Disco Elysium
| Disco Elysium | |
|---|---|
| Developer | ZA/UM |
| Publisher | ZA/UM |
| Designer | Robert Kurvitz |
| Artist | Aleksander Rostov |
| Writer | Robert Kurvitz |
| Composer | British Sea Power |
| Engine | Unity |
| Platforms | |
| Release | 15 October 2019
|
| Genre | Role-playing |
| Mode | Single-player |
Disco Elysium is a 2019 role-playing video game developed and published by ZA/UM. The game was written and designed by a team led by Estonian novelist Robert Kurvitz and executive producer Kaur Kender, featuring an art style based on oil-painting and music by the English band Sea Power. The game was released for Windows in October 2019 and macOS in April 2020. An expanded version of the game featuring full voice acting and new content, subtitled The Final Cut, was released for consoles in 2021 alongside a free update for the PC versions. In August 2025, the game was ported for Android.
Disco Elysium follows a troubled detective with no memory of his identity or the world around him. As he investigates a murder with a detective from another precinct, the player can piece together the protagonist's identity and discover what led him to his state. Disco Elysium is a non-traditional role-playing game featuring little combat. Instead, events are resolved through skill checks and dialogue trees using a system of 24 skills representing the protagonist's different aspects and personalities, each of which can speak directly to the player to influence their decisions. The game is based on a tabletop role-playing game setting that Kurvitz had created before forming ZA/UM in 2016 to adapt it into a video game. This is the second time the Elysium setting is explored, following the 2013 novel Sacred and Terrible Air.

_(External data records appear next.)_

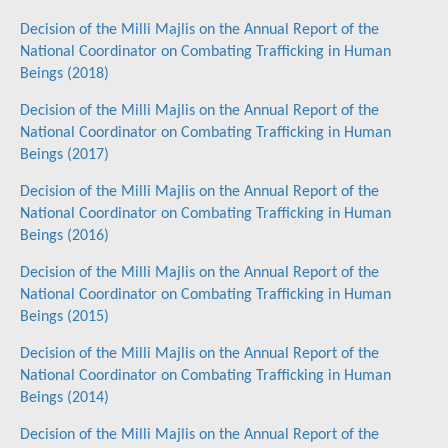
Decision of the Milli Majlis on the Annual Report of the
National Coordinator on Combating Trafficking in Human
Beings (2018)
Decision of the Milli Majlis on the Annual Report of the
National Coordinator on Combating Trafficking in Human
Beings (2017)
Decision of the Milli Majlis on the Annual Report of the
National Coordinator on Combating Trafficking in Human
Beings (2016)
Decision of the Milli Majlis on the Annual Report of the
National Coordinator on Combating Trafficking in Human
Beings (2015)
Decision of the Milli Majlis on the Annual Report of the
National Coordinator on Combating Trafficking in Human
Beings (2014)
Decision of the Milli Majlis on the Annual Report of the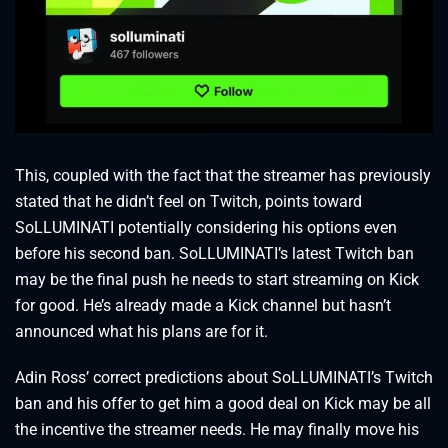
This, coupled with the fact that the streamer has previously
stated that he didn’t feel on Twitch, points toward
SoLLUMINATI potentially considering his options even
before his second ban. SoLLUMINATI’s latest Twitch ban
may be the final push he needs to start streaming on Kick
for good. He’s already made a Kick channel but hasn’t
announced what his plans are for it.
Adin Ross’ correct predictions about SoLLUMINATI’s Twitch
ban and his offer to get him a good deal on Kick may be all
the incentive the streamer needs. He may finally move his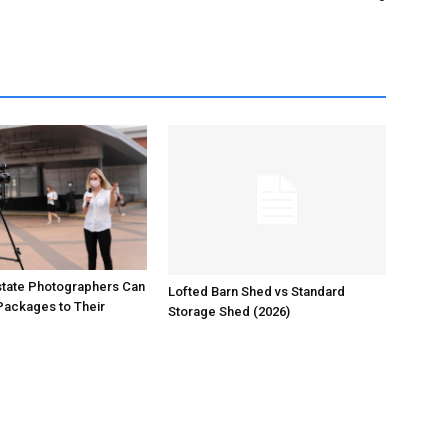
state Photographers Can
Lofted Barn Shed vs Standard
Packages to Their
Storage Shed (2026)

Disco Elysium received critical acclaim upon its release, winning numerous awards, notably at the Game Awards 2019 (Best Independent Game, Best Narrative, Best Role Playing Game, Fresh Indie Game). It has sold more than five million copies, and is regarded as one of the greatest video games of all time, and a strong example of video games as an art form. Though a success, conflicts at ZA/UM around 2021 led several of the lead developers and writers, including Kurvitz and Kender, to leave and form their own studios. As a result, by October 2024, at least four different studios in addition to ZA/UM had announced projects to develop spiritual successors to Disco Elysium.